À l’échelle de notre ville, de nos quartiers, toutes les bonnes volontés sont appelées à s’unir pour vaincre la peur, secouer l’inertie, négocier des ajustements, inventer des solutions. Selon les slogans de deux campagnes naguère lancées par le Mouvement contre le Racisme, l’Antisémitisme et la Xénophobie (MRAX), « la haine, je dis non » ; « la paix, ça commence entre nous ». La tragédie de Gaza ne peut nous laisser indifférents. Elle fait appel à notre conscience d’êtres humains.
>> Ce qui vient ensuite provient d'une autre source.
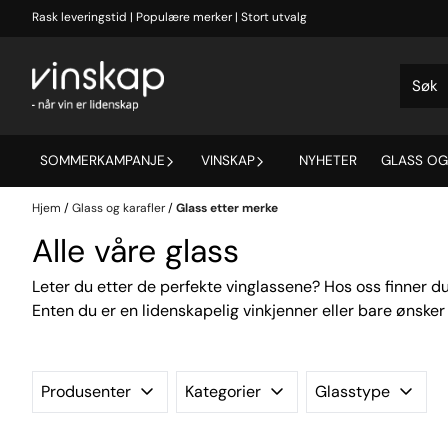
Hopp til innhold
Rask leveringstid | Populære merker | Stort utvalg
SOMMERKAMPANJE
VINSKAP
NYHETER
GLASS OG
Hjem
/
Glass og karafler
/
Glass etter merke
Alle våre glass
Leter du etter de perfekte vinglassene? Hos oss finner 
Enten du er en lidenskapelig vinkjenner eller bare ønsker 
Produsenter
Kategorier
Glasstype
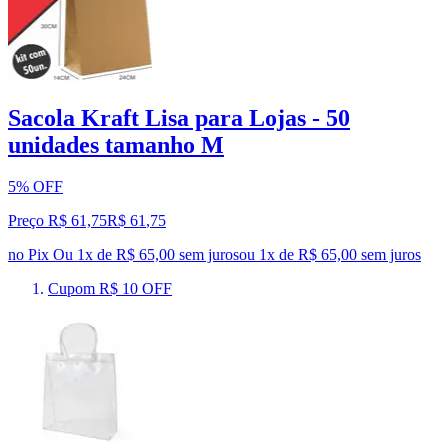
Sacola Kraft Lisa para Lojas - 50
unidades tamanho M
5% OFF
Preço R$ 61,75
R$
61
,
75
no Pix
Ou 1x de R$ 65,00 sem juros
ou
1
x de
R$ 65,00
sem juros
Cupom R$ 10 OFF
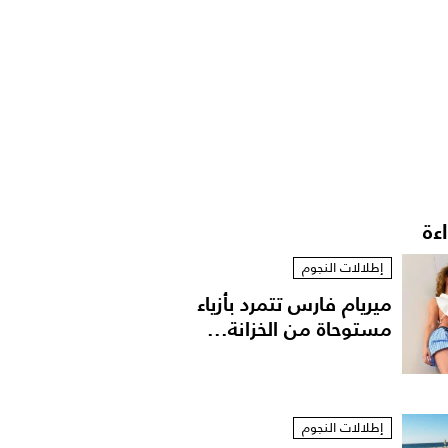
اءة
إطلالات النجوم
ميريام فارس تتمرد بأزياء
مستوحاة من الخزانة...
إطلالات النجوم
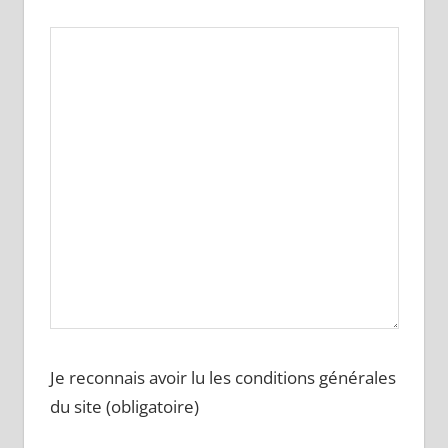
Je reconnais avoir lu les conditions générales
du site (obligatoire)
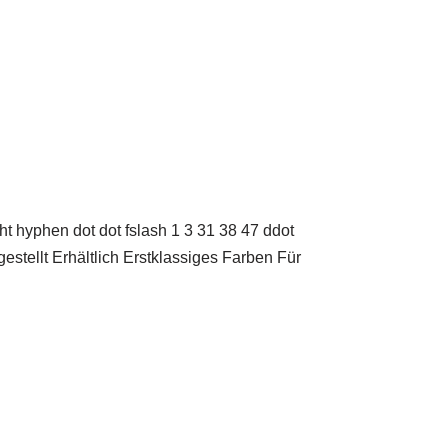
yphen dot dot fslash 1 3 31 38 47 ddot
tellt Erhältlich Erstklassiges Farben Für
Il y a bien des manières d’agir, de manifester, de pétitionner, de réfléchir à nos choix politiques, mais au-delà de tous les niveaux où nous pouvons agir, l’interpellation atteint notre être le plus profond : sommes-nous capables de dépasser la crainte ou le ressentiment pour reconnaître et respecter tout simplement tout être humain ?

Notes :

  • [1] Rappelons tout particulièrement « l’initiative de Genève », lancée par Avraham BURG, député israélien et Yasser Abded RABBO, ancien ministre de l’Autorité palestinienne en décembre 2003. Cf. Alexis KELLER, L’accord de Genève. Un pari réaliste, Labor et Fides / Seuil, 2004.

    [2] Jean ZIEGLER, La haine de l’Occident, Paris, Albin Michel, 2008.